*Provided data*
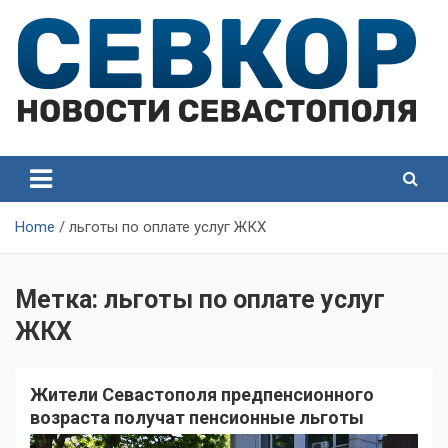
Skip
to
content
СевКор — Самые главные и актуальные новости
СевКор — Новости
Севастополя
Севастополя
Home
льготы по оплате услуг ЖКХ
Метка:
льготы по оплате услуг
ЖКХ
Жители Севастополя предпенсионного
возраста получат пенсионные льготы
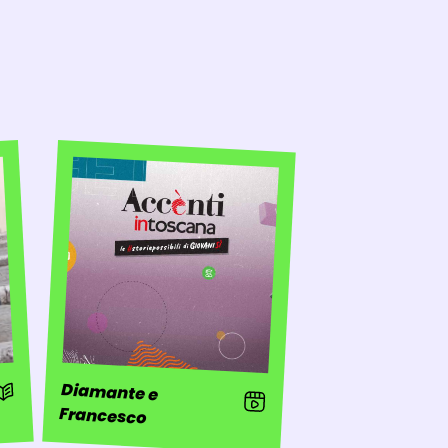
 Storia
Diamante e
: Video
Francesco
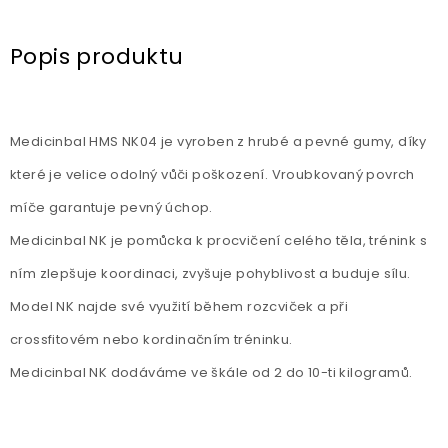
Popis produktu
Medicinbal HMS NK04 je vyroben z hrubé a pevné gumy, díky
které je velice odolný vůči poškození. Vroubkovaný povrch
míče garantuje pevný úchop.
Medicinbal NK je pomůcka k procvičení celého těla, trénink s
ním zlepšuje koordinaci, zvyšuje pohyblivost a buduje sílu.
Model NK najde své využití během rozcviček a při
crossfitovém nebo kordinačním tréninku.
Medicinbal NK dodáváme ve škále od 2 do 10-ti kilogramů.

*Exercise goal*
From the line containing "СевКор — Новости" through the final line of the listing, copy every line exactly and nothing else. Skip the pictures.

*Written response*
СевКор — Новости
Севастополя
Севастополя
Home
льготы по оплате услуг ЖКХ
Метка:
льготы по оплате услуг
ЖКХ
Жители Севастополя предпенсионного
возраста получат пенсионные льготы
 Storia
Diamante e
: Video
Francesco
Popis produktu
Medicinbal HMS NK04 je vyroben z hrubé a pevné gumy, díky
které je velice odolný vůči poškození. Vroubkovaný povrch
míče garantuje pevný úchop.
Medicinbal NK je pomůcka k procvičení celého těla, trénink s
ním zlepšuje koordinaci, zvyšuje pohyblivost a buduje sílu.
Model NK najde své využití během rozcviček a při
crossfitovém nebo kordinačním tréninku.
Medicinbal NK dodáváme ve škále od 2 do 10-ti kilogramů.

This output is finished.